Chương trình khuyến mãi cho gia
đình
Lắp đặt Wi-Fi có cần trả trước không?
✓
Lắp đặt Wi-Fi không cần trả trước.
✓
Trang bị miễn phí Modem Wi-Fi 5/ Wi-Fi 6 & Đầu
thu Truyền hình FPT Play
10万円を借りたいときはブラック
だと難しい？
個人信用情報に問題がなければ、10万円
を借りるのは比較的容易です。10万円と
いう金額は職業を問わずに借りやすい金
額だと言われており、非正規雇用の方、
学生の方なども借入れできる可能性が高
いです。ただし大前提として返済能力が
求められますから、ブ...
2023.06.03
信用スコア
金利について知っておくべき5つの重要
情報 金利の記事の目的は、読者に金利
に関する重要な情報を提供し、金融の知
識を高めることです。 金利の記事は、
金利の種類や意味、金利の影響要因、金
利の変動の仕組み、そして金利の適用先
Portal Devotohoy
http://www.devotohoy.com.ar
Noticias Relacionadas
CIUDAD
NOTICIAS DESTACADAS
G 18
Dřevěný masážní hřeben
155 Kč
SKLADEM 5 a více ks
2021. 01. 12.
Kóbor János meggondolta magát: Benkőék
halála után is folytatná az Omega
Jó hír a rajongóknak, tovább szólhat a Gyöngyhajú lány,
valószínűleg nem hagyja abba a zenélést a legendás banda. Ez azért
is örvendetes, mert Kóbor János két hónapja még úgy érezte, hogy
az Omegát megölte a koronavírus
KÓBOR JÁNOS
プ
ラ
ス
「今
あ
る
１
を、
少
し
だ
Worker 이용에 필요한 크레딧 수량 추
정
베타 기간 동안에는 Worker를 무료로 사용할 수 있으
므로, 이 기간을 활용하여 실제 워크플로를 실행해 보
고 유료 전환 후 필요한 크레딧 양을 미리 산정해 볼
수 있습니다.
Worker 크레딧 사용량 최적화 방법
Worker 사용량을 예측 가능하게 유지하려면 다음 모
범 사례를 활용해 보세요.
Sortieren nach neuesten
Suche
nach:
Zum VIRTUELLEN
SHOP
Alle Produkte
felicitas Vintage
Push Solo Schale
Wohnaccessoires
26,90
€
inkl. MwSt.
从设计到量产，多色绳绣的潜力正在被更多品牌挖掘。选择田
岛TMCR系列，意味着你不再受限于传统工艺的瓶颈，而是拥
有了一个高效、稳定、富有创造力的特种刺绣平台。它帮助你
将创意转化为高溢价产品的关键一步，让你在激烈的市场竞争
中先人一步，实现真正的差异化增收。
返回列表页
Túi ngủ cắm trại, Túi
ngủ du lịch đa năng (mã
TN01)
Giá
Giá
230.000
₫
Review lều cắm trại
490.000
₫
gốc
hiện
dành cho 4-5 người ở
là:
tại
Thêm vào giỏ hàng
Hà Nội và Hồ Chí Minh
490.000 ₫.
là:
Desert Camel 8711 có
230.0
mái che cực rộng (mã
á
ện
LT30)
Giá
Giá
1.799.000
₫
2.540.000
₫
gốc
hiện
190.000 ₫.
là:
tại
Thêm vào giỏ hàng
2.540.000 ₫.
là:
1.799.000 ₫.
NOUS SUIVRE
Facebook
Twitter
----------------
» **Problem to work on**
Print the text of each record above, line by line, without changing anything.

» **Answer to this task**
Chương trình khuyến mãi cho gia
đình
Lắp đặt Wi-Fi có cần trả trước không?
✓
Lắp đặt Wi-Fi không cần trả trước.
✓
Trang bị miễn phí Modem Wi-Fi 5/ Wi-Fi 6 & Đầu
thu Truyền hình FPT Play
10万円を借りたいときはブラック
だと難しい？
個人信用情報に問題がなければ、10万円
を借りるのは比較的容易です。10万円と
いう金額は職業を問わずに借りやすい金
額だと言われており、非正規雇用の方、
学生の方なども借入れできる可能性が高
いです。ただし大前提として返済能力が
求められますから、ブ...
2023.06.03
信用スコア
金利について知っておくべき5つの重要
情報 金利の記事の目的は、読者に金利
に関する重要な情報を提供し、金融の知
識を高めることです。 金利の記事は、
金利の種類や意味、金利の影響要因、金
利の変動の仕組み、そして金利の適用先
Portal Devotohoy
http://www.devotohoy.com.ar
Noticias Relacionadas
CIUDAD
NOTICIAS DESTACADAS
G 18
Dřevěný masážní hřeben
155 Kč
SKLADEM 5 a více ks
2021. 01. 12.
Kóbor János meggondolta magát: Benkőék
halála után is folytatná az Omega
Jó hír a rajongóknak, tovább szólhat a Gyöngyhajú lány,
valószínűleg nem hagyja abba a zenélést a legendás banda. Ez azért
is örvendetes, mert Kóbor János két hónapja még úgy érezte, hogy
az Omegát megölte a koronavírus
KÓBOR JÁNOS
プ
ラ
ス
「今
あ
る
１
を、
少
し
だ
Worker 이용에 필요한 크레딧 수량 추
정
베타 기간 동안에는 Worker를 무료로 사용할 수 있으
므로, 이 기간을 활용하여 실제 워크플로를 실행해 보
고 유료 전환 후 필요한 크레딧 양을 미리 산정해 볼
수 있습니다.
Worker 크레딧 사용량 최적화 방법
Worker 사용량을 예측 가능하게 유지하려면 다음 모
범 사례를 활용해 보세요.
Sortieren nach neuesten
Suche
nach:
Zum VIRTUELLEN
SHOP
Alle Produkte
felicitas Vintage
Push Solo Schale
Wohnaccessoires
26,90
€
inkl. MwSt.
从设计到量产，多色绳绣的潜力正在被更多品牌挖掘。选择田
岛TMCR系列，意味着你不再受限于传统工艺的瓶颈，而是拥
有了一个高效、稳定、富有创造力的特种刺绣平台。它帮助你
将创意转化为高溢价产品的关键一步，让你在激烈的市场竞争
中先人一步，实现真正的差异化增收。
返回列表页
Túi ngủ cắm trại, Túi
ngủ du lịch đa năng (mã
TN01)
Giá
Giá
230.000
₫
Review lều cắm trại
490.000
₫
gốc
hiện
dành cho 4-5 người ở
là:
tại
Thêm vào giỏ hàng
Hà Nội và Hồ Chí Minh
490.000 ₫.
là:
Desert Camel 8711 có
230.0
mái che cực rộng (mã
á
ện
LT30)
Giá
Giá
1.799.000
₫
2.540.000
₫
gốc
hiện
190.000 ₫.
là:
tại
Thêm vào giỏ hàng
2.540.000 ₫.
là:
1.799.000 ₫.
NOUS SUIVRE
Facebook
Twitter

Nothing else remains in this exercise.